For the past eight years, Harmon served as a civil rights prosecutor for the U.S. Department of Justice’s Civil Rights Division, working in its Criminal Section to prosecute hate crimes, police brutality cases, and cases of government officials’ misconduct, fostering a portfolio of research interests in substantive criminal law and theory, criminal procedure, and civil rights.
“Rachel brings a unique prosecutorial perspective to our criminal law faculty with her years of experience litigating federal police brutality cases,” said Associate Professor Brandon Garrett. “Rachel's work brought about a legal role reversal, with police officers as defendants, on the receiving end of a criminal prosecution for their misconduct. That intersection of civil rights and criminal law enforcement will be a rich area for future scholarship.”

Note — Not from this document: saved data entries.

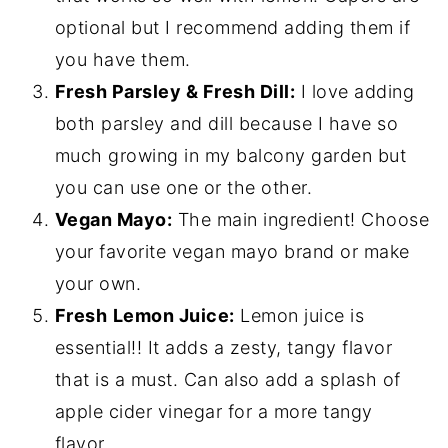
optional but I recommend adding them if
you have them.
Fresh Parsley & Fresh Dill:
I love adding
both parsley and dill because I have so
much growing in my balcony garden but
you can use one or the other.
Vegan Mayo:
The main ingredient! Choose
your favorite vegan mayo brand or make
your own.
Fresh
Lemon Juice:
Lemon juice is
essential!! It adds a zesty, tangy flavor
that is a must. Can also add a splash of
apple cider vinegar for a more tangy
flavor.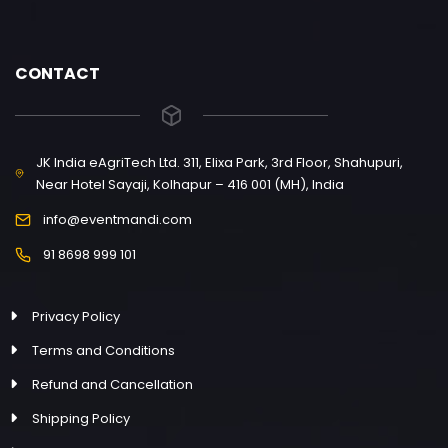
CONTACT
JK India eAgriTech Ltd. 311, Elixa Park, 3rd Floor, Shahupuri,
Near Hotel Sayaji, Kolhapur – 416 001 (MH), India
info@eventmandi.com
91 8698 999 101
Privacy Policy
Terms and Conditions
Refund and Cancellation
Shipping Policy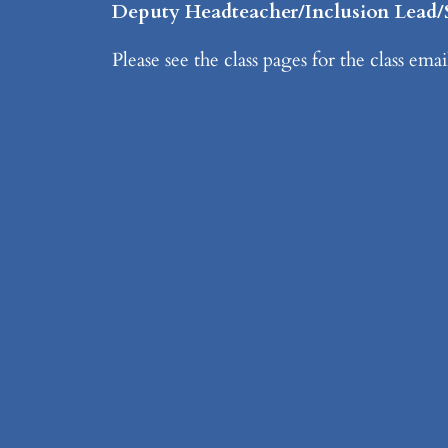
Deputy Headteacher/Inclusion Lea
Please see the class pages for the class ema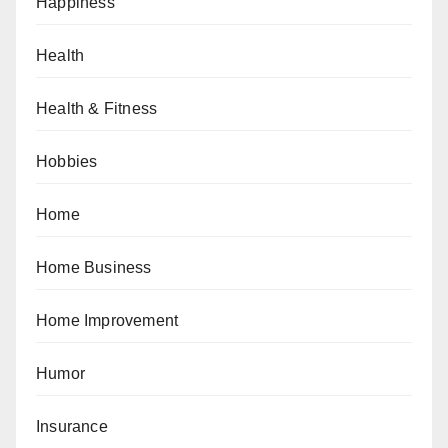
Happiness
Health
Health & Fitness
Hobbies
Home
Home Business
Home Improvement
Humor
Insurance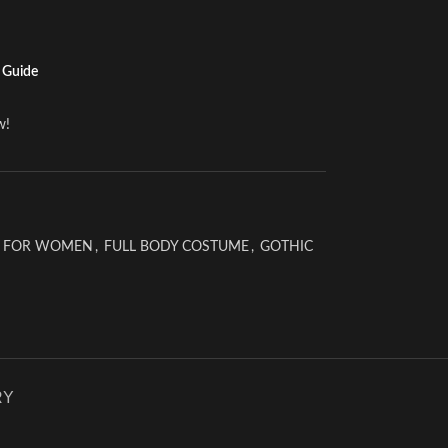
 Guide
w!
 FOR WOMEN
,
FULL BODY COSTUME
,
GOTHIC
RY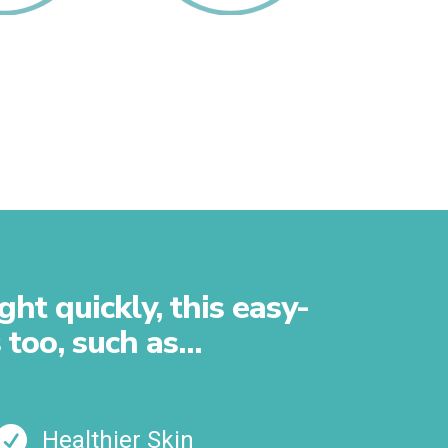
Your Gut
Reduce Your
Toxicity
ht quickly, this easy-
 too, such as…

Healthier Skin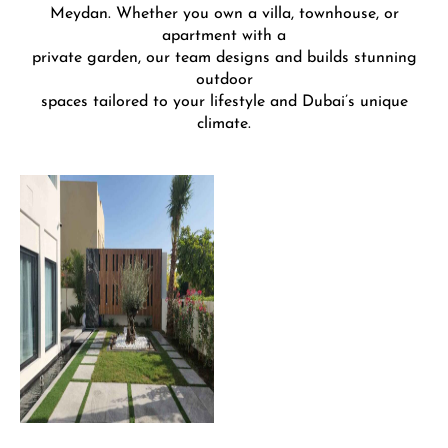
Meydan. Whether you own a villa, townhouse, or
apartment with a
private garden, our team designs and builds stunning
outdoor
spaces tailored to your lifestyle and Dubai’s unique
climate.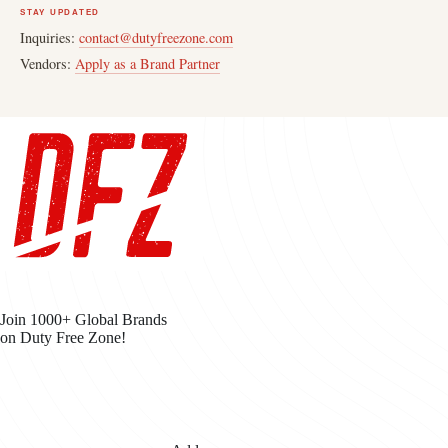
STAY UPDATED
Inquiries:
contact@dutyfreezone.com
Vendors:
Apply as a Brand Partner
Join 1000+ Global Brands
on Duty Free Zone!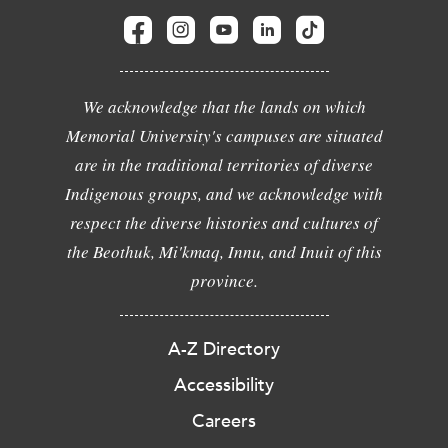
We acknowledge that the lands on which
Memorial University's campuses are situated
are in the traditional territories of diverse
Indigenous groups, and we acknowledge with
respect the diverse histories and cultures of
the Beothuk, Mi'kmaq, Innu, and Inuit of this
province.
A-Z Directory
Accessibility
Careers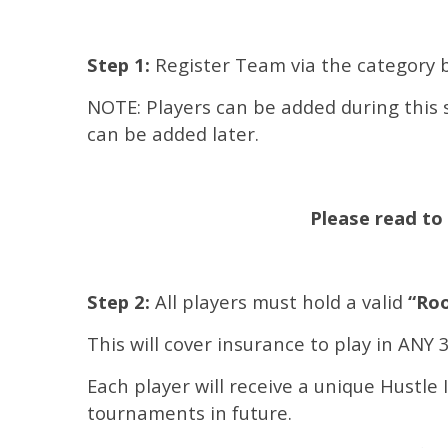
Step 1:
Register Team via the category 
NOTE: Players can be added during this s
can be added later.
Please read to 
Step 2:
All players must hold a valid
“Roo
This will cover insurance to play in ANY
Each player will receive a unique Hustle 
tournaments in future.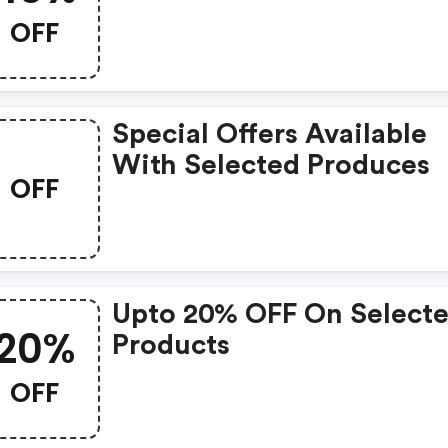
OFF
Special Offers Available
With Selected Produces
OFF
Upto 20% OFF On Select
20%
Products
OFF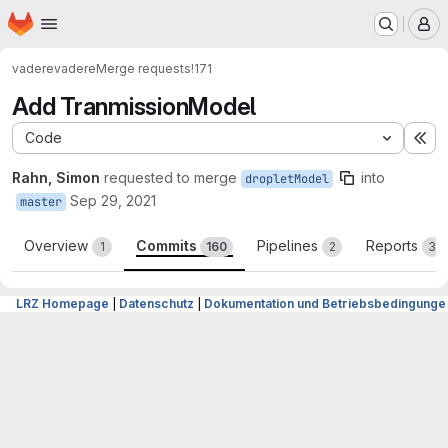
Homepage
Skip to main content
M
vadere
vadere
Merge requests
!171
Add TranmissionModel
Code
Ex
Rahn, Simon
requested to merge
into
dropletModel
Sep 29, 2021
master
Overview
Commits
Pipelines
Reports
1
160
2
3
LRZ Homepage
|
Datenschutz
|
Dokumentation und Betriebsbedingunge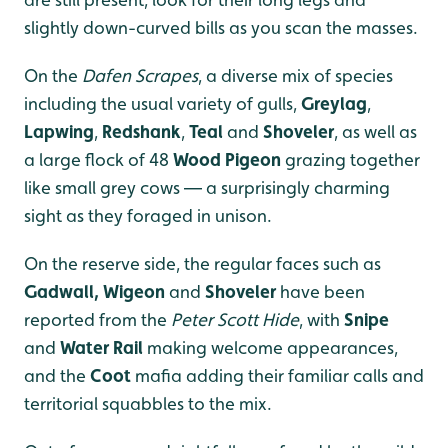
slightly down-curved bills as you scan the masses.
On the
Dafen Scrapes
, a diverse mix of species
including the usual variety of gulls,
Greylag
,
Lapwing
,
Redshank
,
Teal
and
Shoveler
, as well as
a large flock of 48
Wood Pigeon
grazing together
like small grey cows — a surprisingly charming
sight as they foraged in unison.
On the reserve side, the regular faces such as
Gadwall, Wigeon
and
Shoveler
have been
reported from the
Peter Scott Hide
, with
Snipe
and
Water Rail
making welcome appearances,
and the
Coot
mafia adding their familiar calls and
territorial squabbles to the mix.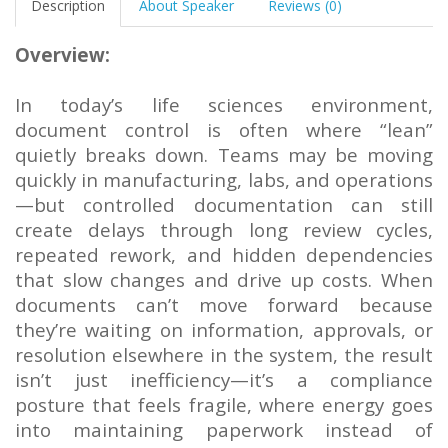
Description
About Speaker
Reviews (0)
Overview:
In today’s life sciences environment,
document control is often where “lean”
quietly breaks down. Teams may be moving
quickly in manufacturing, labs, and operations
—but controlled documentation can still
create delays through long review cycles,
repeated rework, and hidden dependencies
that slow changes and drive up costs. When
documents can’t move forward because
they’re waiting on information, approvals, or
resolution elsewhere in the system, the result
isn’t just inefficiency—it’s a compliance
posture that feels fragile, where energy goes
into maintaining paperwork instead of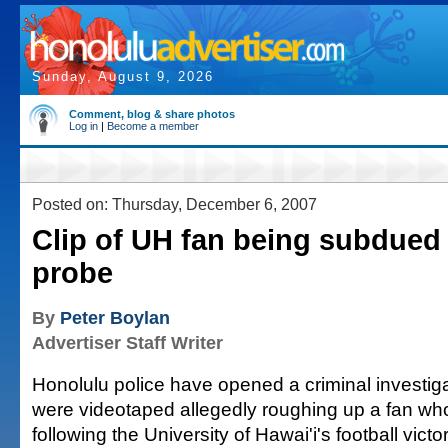
Sunday, August 9, 2026
Comment, blog & share photos
Log in
|
Become a member
Posted on: Thursday, December 6, 2007
Clip of UH fan being subdued
probe
By
Peter Boylan
Advertiser Staff Writer
Honolulu police have opened a criminal investigat
were videotaped allegedly roughing up a fan who
following the University of Hawai'i's football vic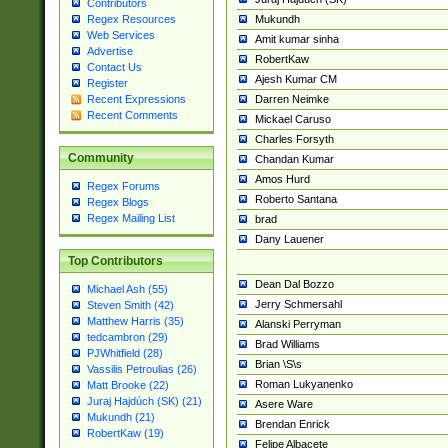
Contributors
Mukundh
Regex Resources
Web Services
Amit kumar sinha
Advertise
RobertKaw
Contact Us
Ajesh Kumar CM
Register
Darren Neimke
Recent Expressions
Recent Comments
Mickael Caruso
Charles Forsyth
Community
Chandan Kumar
Amos Hurd
Regex Forums
Roberto Santana
Regex Blogs
Regex Mailing List
brad
Dany Lauener
Top Contributors
Dean Dal Bozzo
Michael Ash (55)
Jerry Schmersahl
Steven Smith (42)
Matthew Harris (35)
Alanski Perryman
tedcambron (29)
Brad Williams
PJWhitfield (28)
Brian \S\s
Vassilis Petroulias (26)
Roman Lukyanenko
Matt Brooke (22)
Juraj Hajdúch (SK) (21)
Asere Ware
Mukundh (21)
Brendan Enrick
RobertKaw (19)
Felipe Albacete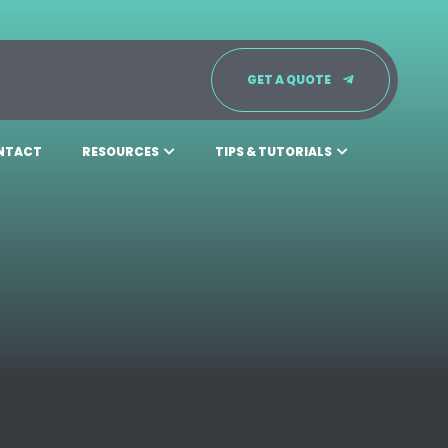
GET A QUOTE
NTACT
RESOURCES
TIPS & TUTORIALS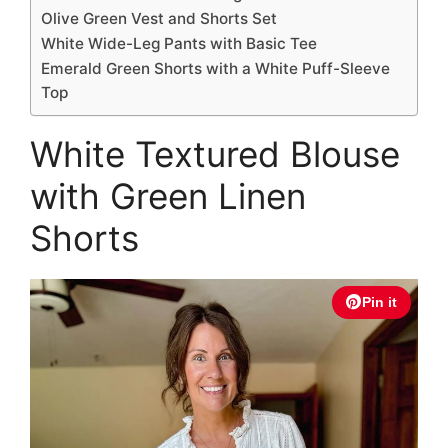
Olive Green Vest and Shorts Set
White Wide-Leg Pants with Basic Tee
Emerald Green Shorts with a White Puff-Sleeve
Top
White Textured Blouse
with Green Linen
Shorts
Pin it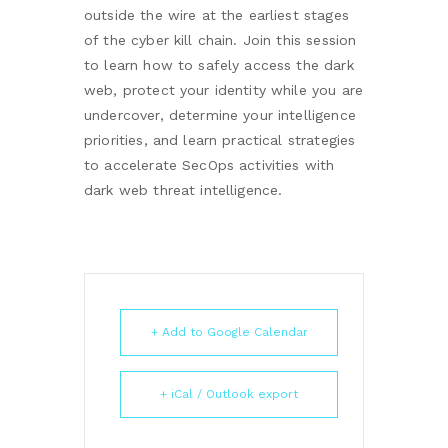
outside the wire at the earliest stages
of the cyber kill chain. Join this session
to learn how to safely access the dark
web, protect your identity while you are
undercover, determine your intelligence
priorities, and learn practical strategies
to accelerate SecOps activities with
dark web threat intelligence.
+ Add to Google Calendar
+ iCal / Outlook export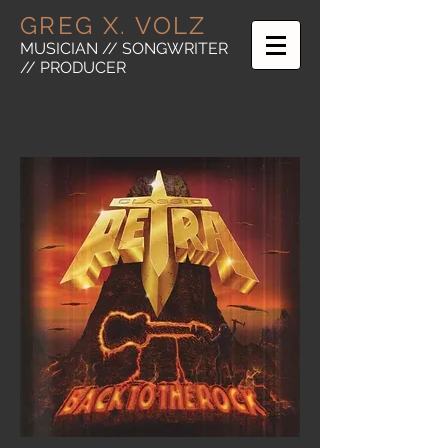
GREG X. VOLZ
MUSICIAN // SONGWRITER
// PRODUCER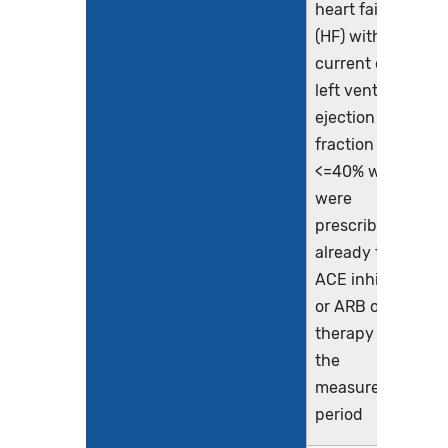
heart failure
(HF) with a
current or prior
left ventricular
ejection
fraction (LVEF)
<=40% who
were
prescribed or
already taking
ACE inhibitor
or ARB or ARNI
therapy during
the
measurement
period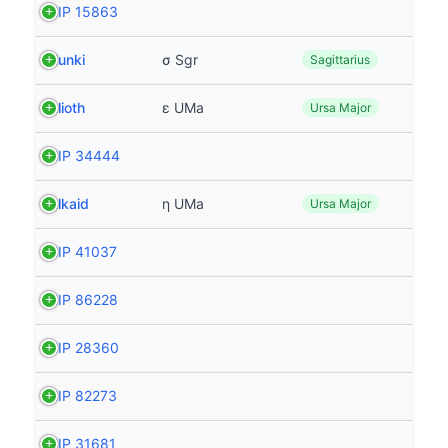
HIP 15863
Nunki
σ Sgr
Sagittarius
Alioth
ε UMa
Ursa Major
HIP 34444
Alkaid
η UMa
Ursa Major
HIP 41037
HIP 86228
HIP 28360
HIP 82273
HIP 31681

Harmon builds on an already-strong criminal law program, said Professor Julia Mahoney, who chaired the entry-level faculty appointments committee last year.
"She's someone who has stellar work experience and has done graduate work in political theory. It's a terrific combination." Mahoney said. "She's just a wonderful addition to our faculty."
Harmon has long had an interest in social justice issues. She served as a consultant on the Human Rights Task Force of Cambodia, training NGO members in political organizing and educating prostitutes on their rights under laws on prostitution and sex slavery. Additionally, she worked as a special assistant in the U.S. Attorney’s Office. Her efforts were recognized through multiple awards, scholarships, and fellowships.
Harmon began her academic career at MIT, where she earned a degree in civil engineering and a minor in women’s studies. Afterwards, while working on her master’s degrees in political theory and political sociology as a Marshall Scholar at the London School of Economics, Harmon found herself yearning for scholarship more grounded in practical problems. She decided to combine her work in political theory with law. Harmon entered Yale Law School, where she made the decision to put academia on hold and follow in her father’s footsteps, practicing law. At Yale, Harmon served as the articles editor for the Yale Law Journal and the Yale Journal of Law & the Humanities, and held several teaching and research assistantships.
After law school, Harmon clerked for Judge Guido Calabresi of the U.S. Court of Appeals for the Second Circuit and then for Justice Stephen Breyer of the Supreme Court. Harmon said the experiences were invaluable for developing a meaningful understanding of how judiciaries work, substantively and procedurally.
In addition to her enthusiasm for teaching and learning, Harmon’s experience conducting investigations and building and trying cases will offer students a snapshot of the legal process. In the coming year she will teach Criminal Law, Criminal Investigation, and a new course, Police Misconduct.
"As a federal prosecutor, I worked on aspects of the areas of law I'm interested in teaching,” she said. “Those experiences will definitely affect how my scholarship proceeds and what I talk about in the classroom.
“I think I can be part of a broader team here that’s interested in issues in criminal law and police practice. I am very excited to work with them and to contribute from my experience.”
Founded in 1819, the University of Virginia School of Law is the second-oldest continuously operating law school in the nation. Consistently ranked among the top law schools, Virginia is a world-renowned training ground for distinguished lawyers and public servants, instilling in them a commitment to leadership, integrity and community service.